Il governo Draghi tra l’altro ha previsto che sia una Commissione tecnica, la Pniec-Pnrr, a valutare l’impatto ambientale, sottraendolo di fatto alle Regioni e imponendo tutto d’autorità. Per la produzione e la realizzazione di energia si ricevono i finanziamenti del Pnrr, che saranno erogati anche in condizioni sfavorevoli. Quindi anche in assenza di vento o se la rete, che in Sardegna è antiquata e non dimensionata alla quantità di energia che si produrrebbe, è sovraccarica. In questi casi la multinazionale sarà pagata ugualmente.

Il dott. Pisci ci racconta dell’impegno profuso già dal gennaio 2023 quando si accorsero di questa “corsa all’oro, in un anarchismo speculativo senza precedenti, una predazione assoluta dai danni incalcolabili”. E a nome di tutti i comitati sardi ribadisce, affinché la loro posizione non sia equivocata, che non sono contrari tout court alla transizione energetica, ma chiedono che avvenga nel rispetto della dignità del popolo sardo e che non si consenta alla speculazione di prendere piede.

E a nulla serve purtroppo la moratoria emessa dalla governatrice Todde che anzi si rivela non solo inefficace ma anche pericolosa giacché non impedisce che si possano richiedere e ottenere autorizzazioni; blocca i cantieri per 18 mesi ma non i procedimenti autorizzativi con la scusa che il decreto 199/2021 vieterebbe le moratorie; dimenticandosi forse che può avvalersi dell’articolo 51 dello Statuto Speciale che permette alla Regione di impugnare leggi nazionali che siano lesive degli interessi economici dell’isola.

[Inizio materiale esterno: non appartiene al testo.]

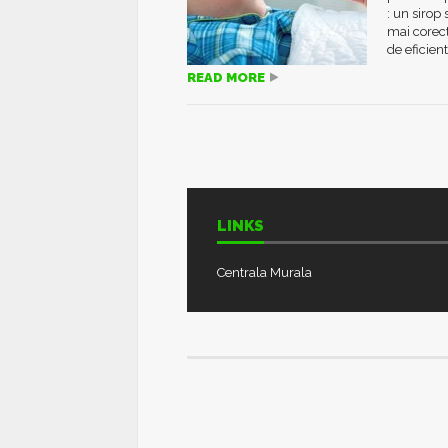
: un sirop
mai corect
de eficienta
READ MORE
LINKS
Centrala Murala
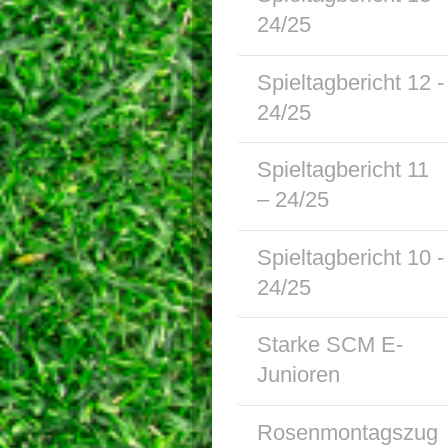
24/25
Spieltagbericht 12 -
24/25
Spieltagbericht 11
– 24/25
Spieltagbericht 10 -
24/25
Starke SCM E-
Junioren
Rosenmontagszug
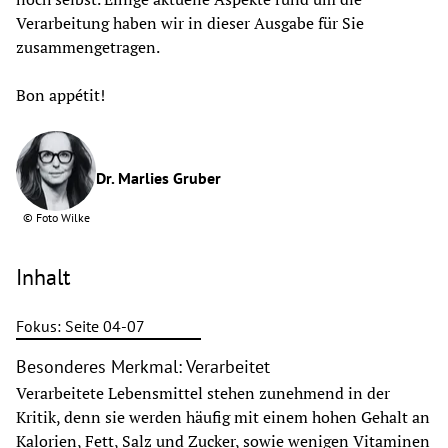
Verarbeitung haben wir in dieser Ausgabe für Sie 
zusammengetragen. 
Bon appétit!
Dr. Marlies Gruber
©
Foto Wilke
Inhalt
Fokus: Seite 04-07
Besonderes Merkmal: Verarbeitet
Verarbeitete Lebensmittel stehen zunehmend in der
Kritik, denn sie werden häufig mit einem hohen Gehalt an
Kalorien, Fett, Salz und Zucker, sowie wenigen Vitaminen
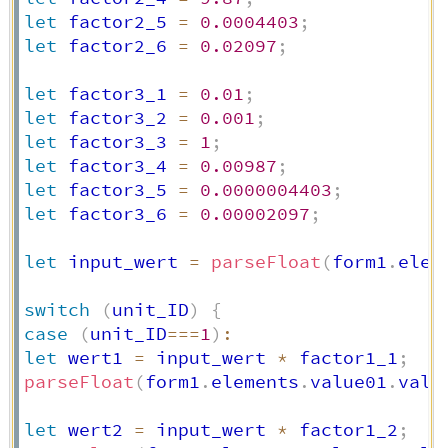
let
 factor2_5 
=
0.0004403
;
let
 factor2_6 
=
0.02097
;
let
 factor3_1 
=
0.01
;
let
 factor3_2 
=
0.001
;
let
 factor3_3 
=
1
;
let
 factor3_4 
=
0.00987
;
let
 factor3_5 
=
0.0000004403
;
let
 factor3_6 
=
0.00002097
;
let
 input_wert 
=
parseFloat
(
form1
.
elem
switch
(
unit_ID
)
{
case
(
unit_ID
===
1
)
:
let
 wert1 
=
 input_wert 
*
 factor1_1
;
parseFloat
(
form1
.
elements
.
value01
.
valu
let
 wert2 
=
 input_wert 
*
 factor1_2
;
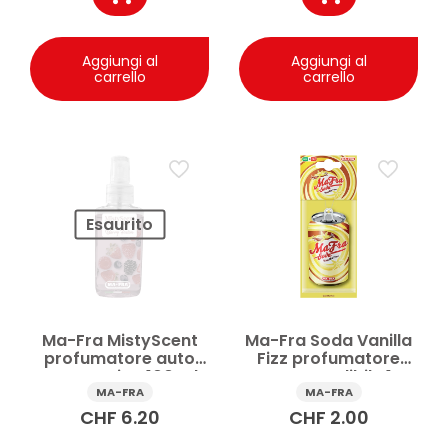
Aggiungi al
Aggiungi al
carrello
carrello
Esaurito
Ma-Fra MistyScent
Ma-Fra Soda Vanilla
profumatore auto
Fizz profumatore
Berry Fusion 100 ml
auto appendibile 1 pz
MA-FRA
MA-FRA
CHF
6.20
CHF
2.00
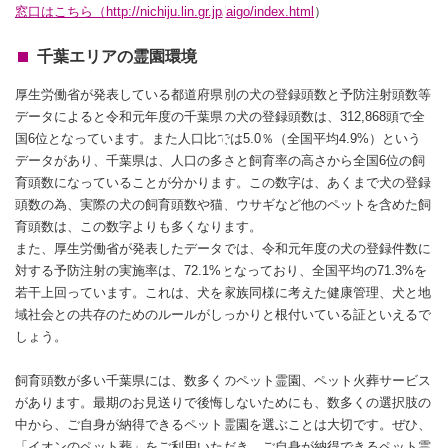
窓口はこちら（
http://nichiju.lin.gr.jp/aigo/index.html
）
千葉エリアの霊園環境
厚生労働省が発表している都道府県別の犬の登録頭数と予防注射頭数等
データによると令和元年度の千葉県の犬の登録頭数は、312,868頭で全
国6位となっています。また人口比では5.0％（全国平均4.9%）という
データがあり、千葉県は、人口の多さと飼育率の高さから全国6位の飼
育頭数になっていることが分かります。この数字は、あくまで犬の登録
頭数の為、実際の犬の飼育頭数や猫、ウサギなど他のペットを含めた飼
育頭数は、この数字よりも多くなります。
また、厚生労働省が発表したデータでは、令和元年度の犬の登録件数に
対する予防注射の実施率は、72.1%となっており、全国平均の71.3%を
若干上回っています。これは、犬を家族同様に考えた健康管理、犬と地
域社会との共存のためのルールがしっかりと根付いている証といえるで
しょう。
飼育頭数が多い千葉県には、数多くのペット霊園、ペット火葬サービス
があります。最期のお見送りで後悔しないためにも、数多くの選択肢の
中から、ご自身が納得できるペット霊園を選ぶことは大切です。ぜひ、
「イオンのペット葬」をご利用いただき、ご自身が納得できるペット霊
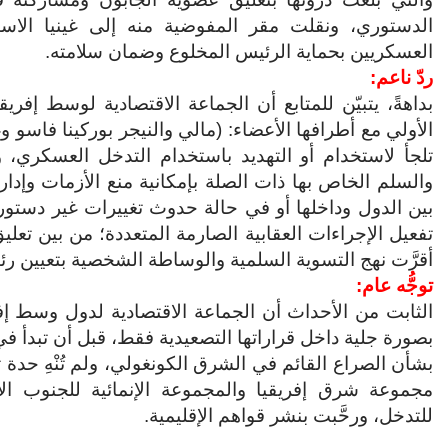
الدستوري، ونقلت مقر المفوضية منه إلى غينيا الاستو
العسكريين بحماية الرئيس المخلوع وضمان سلامته.
ردّ ناعم:
بداهةً، يتبيّن للمتابع أن الجماعة الاقتصادية لوسط إفر
الأولي مع أطرافها الأعضاء: (مالي والنيجر بوركينا فاسو 
تلجأ لاستخدام أو التهديد باستخدام التدخل العسكري،
والسلم الخاص بها ذات الصلة بإمكانية منع الأزمات وإدا
بين الدول وداخلها أو في حالة حدوث تغييرات غير دستوري
تفعيل الإجراءات العقابية الصارمة المتعددة؛ من بين تعليق
أقرَّت نهج التسوية السلمية والوساطة الشخصية بتعيين رئ
توجُّه عام:
الثابت من الأحداث أن الجماعة الاقتصادية لدول وسط إفر
بصورة جلية داخل قراراتها التصعيدية فقط، قبل أن تبدأ في ال
بشأن الصراع القائم في الشرق الكونغولي، ولم تُنْهِ حد
مجموعة شرق إفريقيا والمجموعة الإنمائية للجنوب ال
للتدخل، ورحَّبت بنشر قواهم الإقليمية.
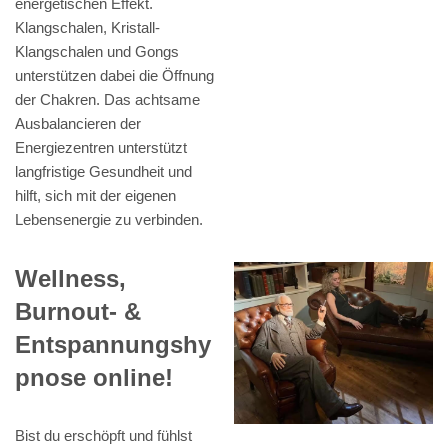
energetischen Effekt.
Klangschalen, Kristall-
Klangschalen und Gongs
unterstützen dabei die Öffnung
der Chakren. Das achtsame
Ausbalancieren der
Energiezentren unterstützt
langfristige Gesundheit und
hilft, sich mit der eigenen
Lebensenergie zu verbinden.
Wellness,
Burnout- &
Entspannungshy
pnose online!
Bist du erschöpft und fühlst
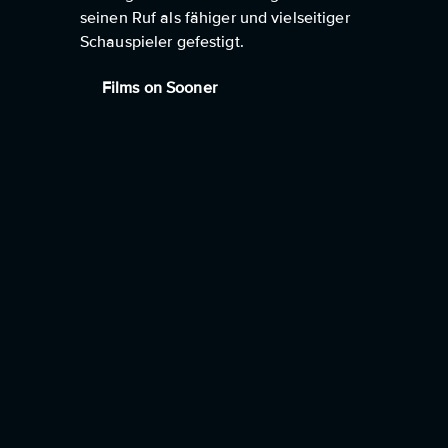
seinen Ruf als fähiger und vielseitiger
Schauspieler gefestigt.
Films on Sooner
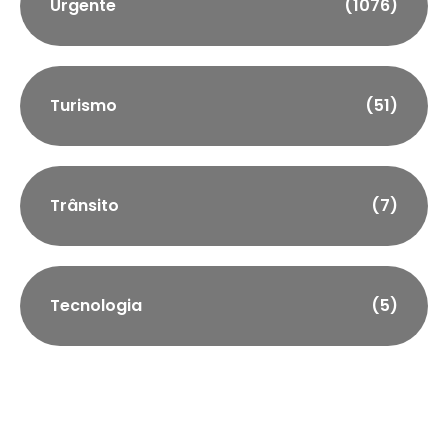
Urgente
(1076)
Turismo
(51)
Trânsito
(7)
Tecnologia
(5)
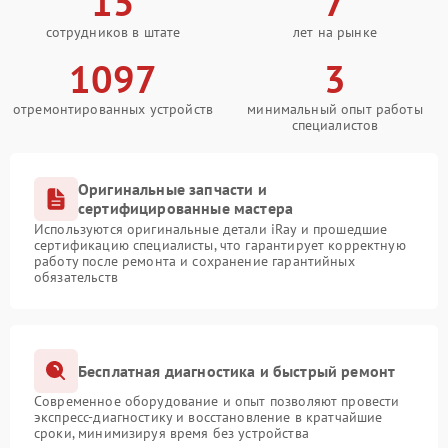
15
7
сотрудников в штате
лет на рынке
1097
3
отремонтированных устройств
минимальный опыт работы
специалистов
Оригинальные запчасти и
сертифицированные мастера
Используются оригинальные детали iRay и прошедшие
сертификацию специалисты, что гарантирует корректную
работу после ремонта и сохранение гарантийных
обязательств
Бесплатная диагностика и быстрый ремонт
Современное оборудование и опыт позволяют провести
экспресс-диагностику и восстановление в кратчайшие
сроки, минимизируя время без устройства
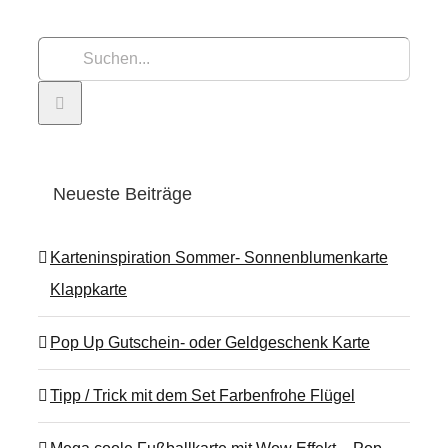
Suche
nach:
Neueste Beiträge
Karteninspiration Sommer- Sonnenblumenkarte
Klappkarte
Pop Up Gutschein- oder Geldgeschenk Karte
Tipp / Trick mit dem Set Farbenfrohe Flügel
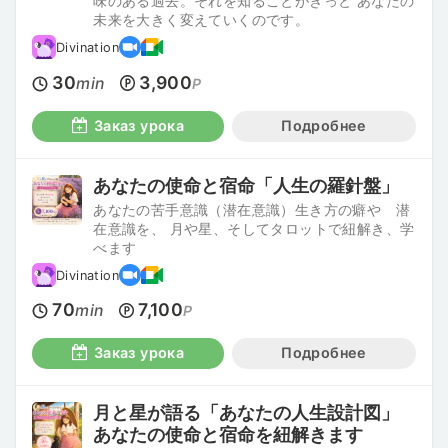
味のある過去。それを知ることがきっと あなたの
未来を大きく変えていくのです。
Divination
30
3,900
min
P
Заказ урока
Подробнее
あなたの使命と宿命「人生の羅針盤」
あなたの苦手意識（潜在意識）生き方の癖や 潜
在意識を、 月や星、そしてタロットで紐解き、学
べます
Divination
70
7,100
min
P
Заказ урока
Подробнее
月と星が語る「あなたの人生設計図」
あなたの使命と宿命を紐解きます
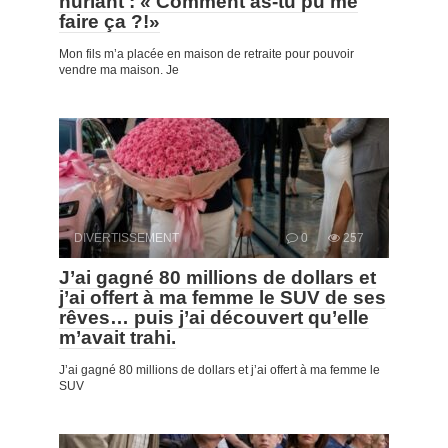
hurlant : « Comment as-tu pu me
faire ça ?!»
Mon fils m’a placée en maison de retraite pour pouvoir
vendre ma maison. Je
DIVERTISSEMENT
0
257
J’ai gagné 80 millions de dollars et
j’ai offert à ma femme le SUV de ses
rêves… puis j’ai découvert qu’elle
m’avait trahi.
J’ai gagné 80 millions de dollars et j’ai offert à ma femme le
SUV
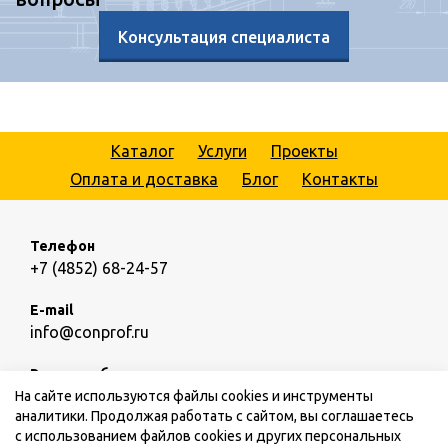
Консультация специалиста
Каталог
Услуги
Проекты
Оплата и доставка
Блог
Контакты
Телефон
+7 (4852) 68-24-57
E-mail
info@conprof.ru
Режим работы
пн.-пт.: 09:00 – 18:00,
сб.,вс.: выходной
На сайте используются файлы cookies и инструменты
аналитики. Продолжая работать с сайтом, вы соглашаетесь
с использованием файлов cookies и других персональных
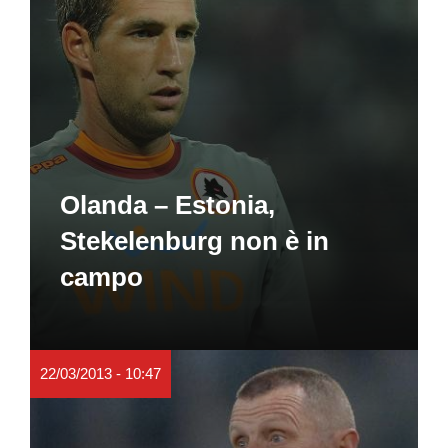
Olanda – Estonia,
Stekelenburg non è in
campo
22/03/2013 - 10:47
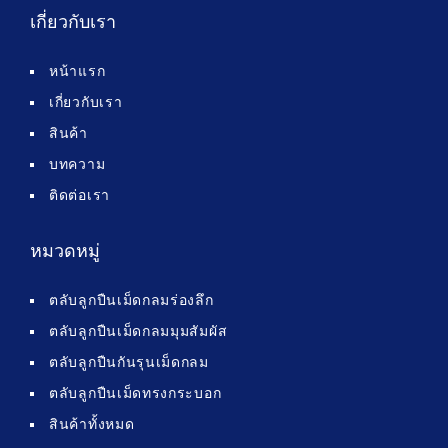
เกี่ยวกับเรา
หน้าแรก
เกี่ยวกับเรา
สินค้า
บทความ
ติดต่อเรา
หมวดหมู่
ตลับลูกปืนเม็ดกลมร่องลึก
ตลับลูกปืนเม็ดกลมมุมสัมผัส
ตลับลูกปืนกันรุนเม็ดกลม
ตลับลูกปืนเม็ดทรงกระบอก
สินค้าทั้งหมด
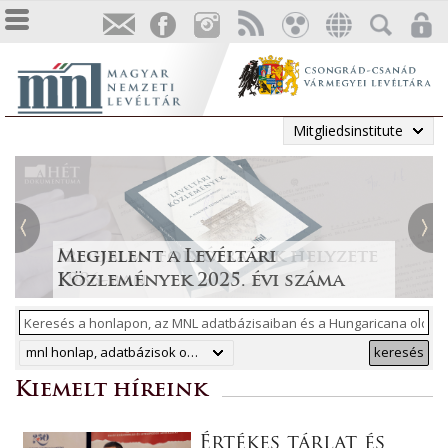
Mitgliedsinstitute
Tájékoztatás a Pest vármegyei
állami anyakönyvi
Irodalmi folyóiratok helyzete
Megjelent a Levéltári
„Lapidáris emlékek” a levéltári
másodpéldányok online
1986-ban
Közlemények 2025. évi száma
anyagban
ArchívNet 2026/2.
közzétételéről
mnl honlap, adatbázisok online, hungaricana
keresés
Kiemelt híreink
Értékes tárlat és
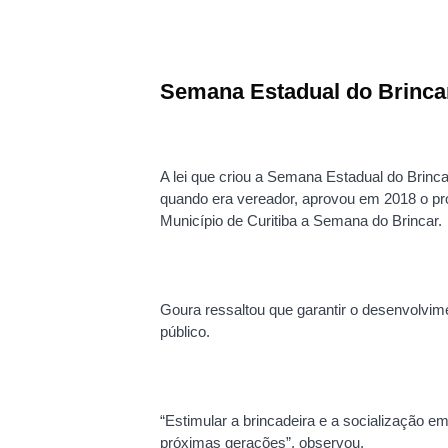
Semana Estadual do Brinca
A lei que criou a Semana Estadual do Brinc
quando era vereador, aprovou em 2018 o proje
Município de Curitiba a Semana do Brincar.
Goura ressaltou que garantir o desenvolvime
público.
“Estimular a brincadeira e a socialização e
próximas gerações”, observou.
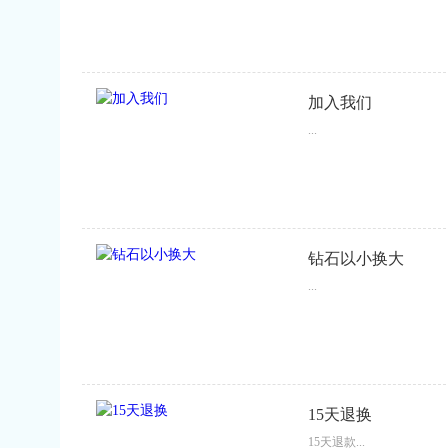
加入我们
...
钻石以小换大
...
15天退换
15天退款...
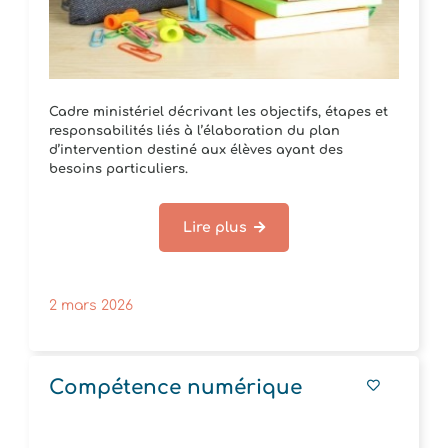
Cadre ministériel décrivant les objectifs, étapes et
responsabilités liés à l’élaboration du plan
d’intervention destiné aux élèves ayant des
besoins particuliers.
Lire plus
2 mars 2026
Compétence numérique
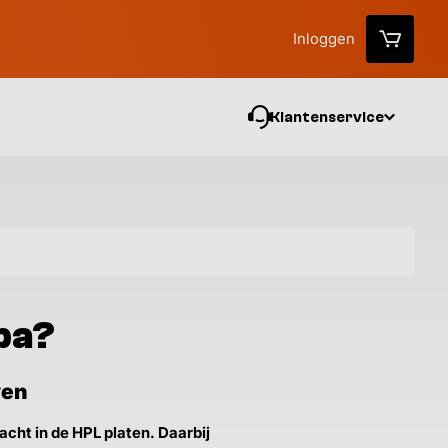
Inloggen
Klantenservice
Vo
pa?
ven
acht in de HPL platen. Daarbij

È già partita una raccolta firme per un referendum consultivo. Si potrà firmare presso gli uffici elettorali dei maggiori comuni sardi. Ma in questi giorni è iniziata anche la raccolta firme per una legge di iniziativa popolare che consenta ai cittadini sardi di esprimersi contro tale procedimento imposto alla Sardegna che scavalca le amministrazioni e le comunità locali.